→ **MATERIAL SHOWN**:

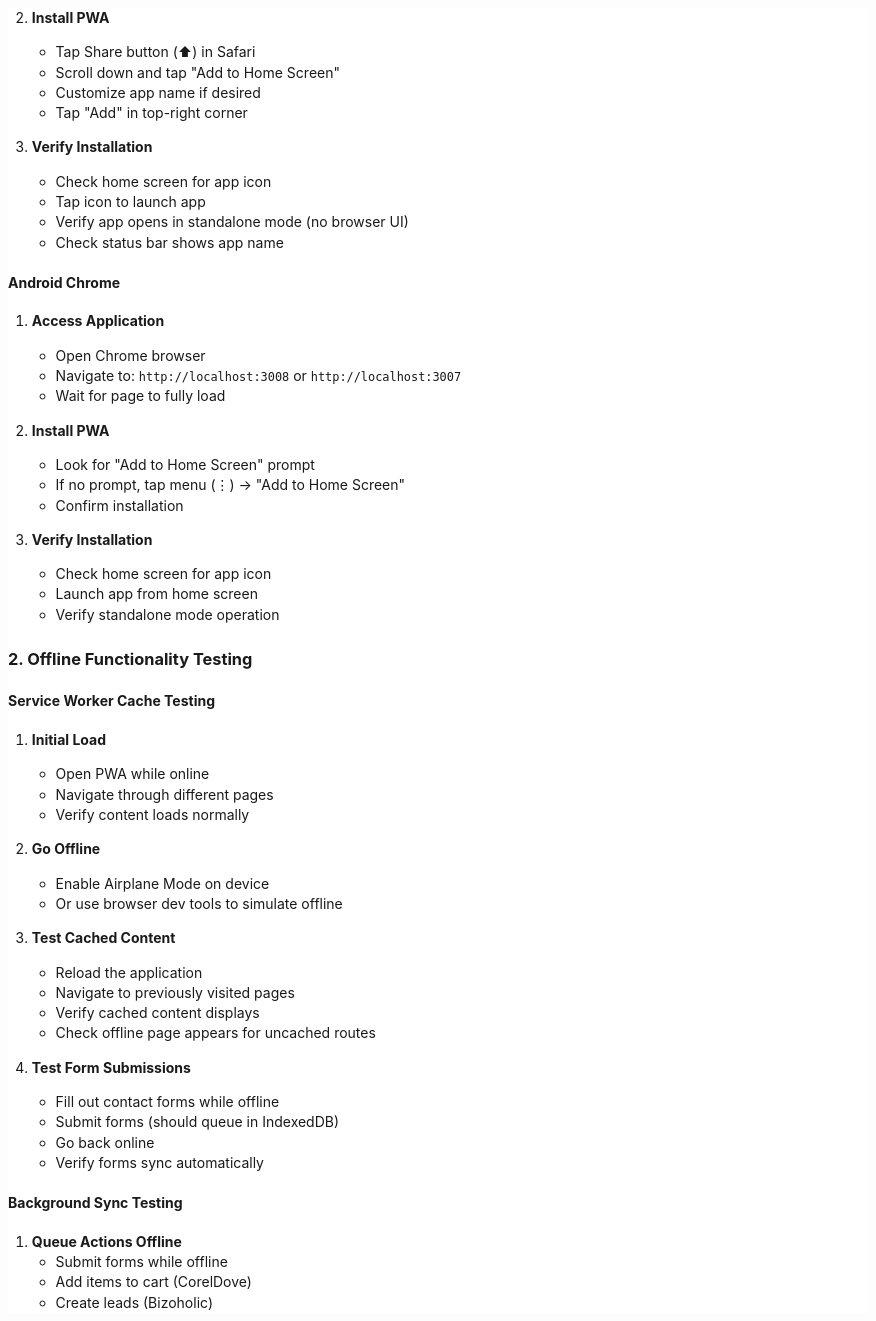 2. **Install PWA**
   - Tap Share button (⬆️) in Safari
   - Scroll down and tap "Add to Home Screen"
   - Customize app name if desired
   - Tap "Add" in top-right corner

3. **Verify Installation**
   - Check home screen for app icon
   - Tap icon to launch app
   - Verify app opens in standalone mode (no browser UI)
   - Check status bar shows app name

#### Android Chrome
1. **Access Application**
   - Open Chrome browser
   - Navigate to: `http://localhost:3008` or `http://localhost:3007`
   - Wait for page to fully load

2. **Install PWA**
   - Look for "Add to Home Screen" prompt
   - If no prompt, tap menu (⋮) → "Add to Home Screen"
   - Confirm installation

3. **Verify Installation**
   - Check home screen for app icon
   - Launch app from home screen
   - Verify standalone mode operation

### 2. Offline Functionality Testing

#### Service Worker Cache Testing
1. **Initial Load**
   - Open PWA while online
   - Navigate through different pages
   - Verify content loads normally

2. **Go Offline**
   - Enable Airplane Mode on device
   - Or use browser dev tools to simulate offline

3. **Test Cached Content**
   - Reload the application
   - Navigate to previously visited pages
   - Verify cached content displays
   - Check offline page appears for uncached routes

4. **Test Form Submissions**
   - Fill out contact forms while offline
   - Submit forms (should queue in IndexedDB)
   - Go back online
   - Verify forms sync automatically

#### Background Sync Testing
1. **Queue Actions Offline**
   - Submit forms while offline
   - Add items to cart (CorelDove)
   - Create leads (Bizoholic)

→ **ACTION ITEM**: Rewrite the records above with "standalone mode" replaced by "full-screen mode" everywhere it appears, changing nothing else and omitting the pictures.

→ **RESULT OF THIS EXERCISE**:
 2. **Install PWA**
   - Tap Share button (⬆️) in Safari
   - Scroll down and tap "Add to Home Screen"
   - Customize app name if desired
   - Tap "Add" in top-right corner

3. **Verify Installation**
   - Check home screen for app icon
   - Tap icon to launch app
   - Verify app opens in full-screen mode (no browser UI)
   - Check status bar shows app name

#### Android Chrome
1. **Access Application**
   - Open Chrome browser
   - Navigate to: `http://localhost:3008` or `http://localhost:3007`
   - Wait for page to fully load

2. **Install PWA**
   - Look for "Add to Home Screen" prompt
   - If no prompt, tap menu (⋮) → "Add to Home Screen"
   - Confirm installation

3. **Verify Installation**
   - Check home screen for app icon
   - Launch app from home screen
   - Verify full-screen mode operation

### 2. Offline Functionality Testing

#### Service Worker Cache Testing
1. **Initial Load**
   - Open PWA while online
   - Navigate through different pages
   - Verify content loads normally

2. **Go Offline**
   - Enable Airplane Mode on device
   - Or use browser dev tools to simulate offline

3. **Test Cached Content**
   - Reload the application
   - Navigate to previously visited pages
   - Verify cached content displays
   - Check offline page appears for uncached routes

4. **Test Form Submissions**
   - Fill out contact forms while offline
   - Submit forms (should queue in IndexedDB)
   - Go back online
   - Verify forms sync automatically

#### Background Sync Testing
1. **Queue Actions Offline**
   - Submit forms while offline
   - Add items to cart (CorelDove)
   - Create leads (Bizoholic)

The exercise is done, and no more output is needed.